── Выбранный фрагмент ──

Вапоретто - речной трамвайчик лагуны. Фото: Юрий Лепский/РГ

Но в городе на адриатической лагуне было и еще кое-что. Изгнанники из Аквилеи, утратившие свой рай, попытались обрести его заново. И у них, в отличие от библейских изгнанников, получилось. Возможно, потому, что их утраченный рай был создан человеческими руками. Мне кажется, что мотивы людских поступков, лежащие в фундаменте архитектурных шедевров, продолжают звучать и в застывшей музыке соборов, дворцов, улиц и площадей, вызывая трепет в наших душах. Вспомните финальный кадр "Ностальгии" гениального изгнанника Андрея Тарковского, когда в обрамлении римских развалин времен империи возникает такой родной русский пейзаж.

Любое венецианское отражение - живописное полотно. Фото: Юрий Лепский/РГ

Мотив утраты, мелодия изгнания неизбежно приводили в Венецию тех, кто хоть когда-то испытал это. Великие Данте, Байрон, Бунин, Бродский, Ахматова и Пастернак считали Венецию своим домом. Стравинский и Дягилев обрели здесь покой. Рядом с ними на острове мертвых - Сан Микеле - навсегда остались Иосиф Бродский и Петр Вайль…

Друг Бродского, замечательный шведский славист и писатель Бенгт Янгфельдт рассказал мне однажды, что когда-то подарил другу Иосифу замечательную формулу, которая пришлась поэту по душе. Он сказал ему: "Иосиф, в сущности Швеция - это электрификация всей страны минус советская власть". Венеция была любима Бродским в том числе и потому, что напоминала ему его родной город только без советской власти, без его мучителей.

───
── Исходные данные ──

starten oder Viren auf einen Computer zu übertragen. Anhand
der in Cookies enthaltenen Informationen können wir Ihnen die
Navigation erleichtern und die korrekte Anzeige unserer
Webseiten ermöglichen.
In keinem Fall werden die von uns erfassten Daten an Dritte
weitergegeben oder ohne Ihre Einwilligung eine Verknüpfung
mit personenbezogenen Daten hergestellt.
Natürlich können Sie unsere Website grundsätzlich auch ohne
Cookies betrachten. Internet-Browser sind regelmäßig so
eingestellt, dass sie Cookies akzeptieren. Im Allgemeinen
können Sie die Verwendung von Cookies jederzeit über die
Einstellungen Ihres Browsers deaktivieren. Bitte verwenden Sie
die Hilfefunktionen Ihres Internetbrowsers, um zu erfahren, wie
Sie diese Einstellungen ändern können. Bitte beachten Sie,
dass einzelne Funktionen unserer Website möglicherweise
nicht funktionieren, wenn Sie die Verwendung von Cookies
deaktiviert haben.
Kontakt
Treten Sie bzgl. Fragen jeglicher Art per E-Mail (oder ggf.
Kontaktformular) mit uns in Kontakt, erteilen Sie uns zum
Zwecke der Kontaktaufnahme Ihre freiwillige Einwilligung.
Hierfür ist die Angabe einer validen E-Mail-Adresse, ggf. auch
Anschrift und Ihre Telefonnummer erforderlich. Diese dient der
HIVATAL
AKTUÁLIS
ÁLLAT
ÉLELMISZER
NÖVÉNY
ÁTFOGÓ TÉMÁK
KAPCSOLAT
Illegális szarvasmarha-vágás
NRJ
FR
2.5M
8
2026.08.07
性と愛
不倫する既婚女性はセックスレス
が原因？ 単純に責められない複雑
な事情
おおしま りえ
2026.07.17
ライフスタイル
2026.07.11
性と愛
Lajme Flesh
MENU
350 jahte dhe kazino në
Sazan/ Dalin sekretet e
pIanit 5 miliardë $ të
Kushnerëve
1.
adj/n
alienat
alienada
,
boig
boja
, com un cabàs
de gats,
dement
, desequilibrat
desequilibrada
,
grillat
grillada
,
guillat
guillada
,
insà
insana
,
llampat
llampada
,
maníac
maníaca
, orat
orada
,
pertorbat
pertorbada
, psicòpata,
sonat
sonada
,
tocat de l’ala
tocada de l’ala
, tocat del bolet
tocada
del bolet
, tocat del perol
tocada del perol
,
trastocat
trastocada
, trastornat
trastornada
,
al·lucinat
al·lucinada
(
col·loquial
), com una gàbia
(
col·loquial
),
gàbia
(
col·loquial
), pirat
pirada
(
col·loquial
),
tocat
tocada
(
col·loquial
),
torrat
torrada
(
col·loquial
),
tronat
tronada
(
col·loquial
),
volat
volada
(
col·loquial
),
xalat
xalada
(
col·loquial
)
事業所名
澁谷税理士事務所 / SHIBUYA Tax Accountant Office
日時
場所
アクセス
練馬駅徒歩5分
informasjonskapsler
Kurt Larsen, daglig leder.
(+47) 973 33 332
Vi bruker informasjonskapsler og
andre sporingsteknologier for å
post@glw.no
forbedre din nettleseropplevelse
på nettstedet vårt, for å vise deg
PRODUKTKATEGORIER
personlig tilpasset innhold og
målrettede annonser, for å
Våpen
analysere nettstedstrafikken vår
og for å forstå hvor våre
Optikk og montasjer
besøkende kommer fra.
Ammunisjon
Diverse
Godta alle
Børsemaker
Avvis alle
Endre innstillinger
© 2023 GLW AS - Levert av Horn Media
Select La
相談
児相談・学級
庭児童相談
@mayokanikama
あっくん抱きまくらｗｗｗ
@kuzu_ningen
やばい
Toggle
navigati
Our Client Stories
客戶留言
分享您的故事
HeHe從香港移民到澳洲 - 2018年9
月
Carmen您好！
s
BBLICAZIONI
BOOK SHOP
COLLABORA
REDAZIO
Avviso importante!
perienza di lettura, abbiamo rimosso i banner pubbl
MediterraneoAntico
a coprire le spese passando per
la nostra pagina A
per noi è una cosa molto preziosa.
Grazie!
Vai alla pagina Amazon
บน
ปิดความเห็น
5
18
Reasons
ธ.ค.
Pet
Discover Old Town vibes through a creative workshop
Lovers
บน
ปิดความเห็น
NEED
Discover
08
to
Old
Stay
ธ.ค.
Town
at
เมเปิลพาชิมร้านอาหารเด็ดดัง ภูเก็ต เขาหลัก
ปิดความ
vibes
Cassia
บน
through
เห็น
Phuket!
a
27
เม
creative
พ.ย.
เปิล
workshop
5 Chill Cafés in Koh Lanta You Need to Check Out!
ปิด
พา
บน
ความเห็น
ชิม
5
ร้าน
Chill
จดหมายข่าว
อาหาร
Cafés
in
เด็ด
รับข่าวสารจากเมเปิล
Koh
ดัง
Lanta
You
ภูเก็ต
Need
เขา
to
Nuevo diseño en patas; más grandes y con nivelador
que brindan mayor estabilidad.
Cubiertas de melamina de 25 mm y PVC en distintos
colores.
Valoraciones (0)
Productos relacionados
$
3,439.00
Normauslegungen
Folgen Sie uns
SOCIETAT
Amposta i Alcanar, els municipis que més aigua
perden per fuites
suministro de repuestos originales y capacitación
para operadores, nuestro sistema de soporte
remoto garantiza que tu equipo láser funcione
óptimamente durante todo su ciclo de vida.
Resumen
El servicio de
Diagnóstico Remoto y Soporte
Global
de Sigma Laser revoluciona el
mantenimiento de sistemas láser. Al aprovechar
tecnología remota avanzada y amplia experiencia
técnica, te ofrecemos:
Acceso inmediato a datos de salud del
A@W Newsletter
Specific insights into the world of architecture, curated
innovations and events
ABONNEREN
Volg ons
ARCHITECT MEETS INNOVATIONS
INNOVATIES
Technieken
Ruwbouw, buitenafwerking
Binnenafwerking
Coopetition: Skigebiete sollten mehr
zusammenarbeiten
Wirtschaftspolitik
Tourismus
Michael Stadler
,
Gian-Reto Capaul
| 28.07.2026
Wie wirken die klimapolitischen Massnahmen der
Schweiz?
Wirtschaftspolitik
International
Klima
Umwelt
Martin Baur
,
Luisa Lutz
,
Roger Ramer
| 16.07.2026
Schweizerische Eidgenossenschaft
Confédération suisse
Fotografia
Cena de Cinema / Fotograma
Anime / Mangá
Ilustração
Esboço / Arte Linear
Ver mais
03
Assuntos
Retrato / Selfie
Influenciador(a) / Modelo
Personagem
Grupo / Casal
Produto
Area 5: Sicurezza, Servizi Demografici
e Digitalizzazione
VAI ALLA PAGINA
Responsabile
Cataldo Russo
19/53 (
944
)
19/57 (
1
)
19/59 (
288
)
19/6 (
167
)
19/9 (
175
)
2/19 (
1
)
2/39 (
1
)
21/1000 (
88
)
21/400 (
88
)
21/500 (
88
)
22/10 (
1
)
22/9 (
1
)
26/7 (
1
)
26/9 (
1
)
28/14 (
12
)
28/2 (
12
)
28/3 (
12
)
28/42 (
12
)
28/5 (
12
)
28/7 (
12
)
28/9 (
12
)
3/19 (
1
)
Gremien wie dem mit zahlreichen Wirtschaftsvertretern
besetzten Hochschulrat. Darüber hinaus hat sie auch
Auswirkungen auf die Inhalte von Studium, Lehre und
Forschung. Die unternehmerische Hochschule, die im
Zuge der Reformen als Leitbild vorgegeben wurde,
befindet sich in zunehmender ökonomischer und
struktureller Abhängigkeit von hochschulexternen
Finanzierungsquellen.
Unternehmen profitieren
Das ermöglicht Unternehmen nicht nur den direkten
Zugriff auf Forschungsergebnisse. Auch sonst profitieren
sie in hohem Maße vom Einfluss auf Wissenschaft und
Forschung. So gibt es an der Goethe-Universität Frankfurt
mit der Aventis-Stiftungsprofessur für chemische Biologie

───

Что требуется:
Продолжите текст о Венеции, начав сразу после его последнего предложения.

Ответ на задание:
Мостик. Один из четырехсот. Фото: Юрий Лепский/РГ

Это город сильных, веселых, бодрых, предприимчивых и трудолюбивых людей

Он разлученный с Родиной, с любимым городом, с любимой женщиной, с родителями, написал о Венеции так: "…похоже, счастье есть миг, когда сталкиваешься с элементами твоего собственного состава в свободном состоянии. Тут их, абсолютно свободных, хватало, и я почувствовал, что шагнул в собственный портрет, выполненный из холодного воздуха".

Бокал прохладного вина в полдень на кампо Руга. Фото: Юрий Лепский/РГ

Но речь не только о великих. Любой советский человек каких-то тридцать лет назад чувствовал себя изгнанником из социалистического рая, уезжая с геологической партией на Дальний Восток или на стройку за полярный круг. Идеологические тиски советского времени искупались пространством огромной территории. Не случайно культовый роман Олега Куваева о добровольных изгнанниках из советского рая так и назывался - "Территория".

Как бы там ни было, мотив обретенного рая и спустя много лет продолжает звучать в поступке человека, покупающего билет в Венецию. Джон Рёскин написал когда-то, что если бы путешествия во времени были возможны - венецианец, живший в этом городе много веков назад, мог возвратиться в него и легко найти свой дом. За шесть столетий ничего не изменилось на этой сказочной территории. Возможно, потому, что время тут, как вода в лагуне, успокаивается, становится густым и вязким. А для тех, кому повезло быть счастливым здесь, - время возвращается, принося с собой то, что было дорого и любимо.

На набережной Неисцелимых. Фото: Юрий Лепский/РГ

В сущности, всякий раз, приезжая сюда вновь и вновь, вы возвращаетесь к себе самому, в ту пору, когда были счастливы. Как в детском сне. Только с открытыми глазами.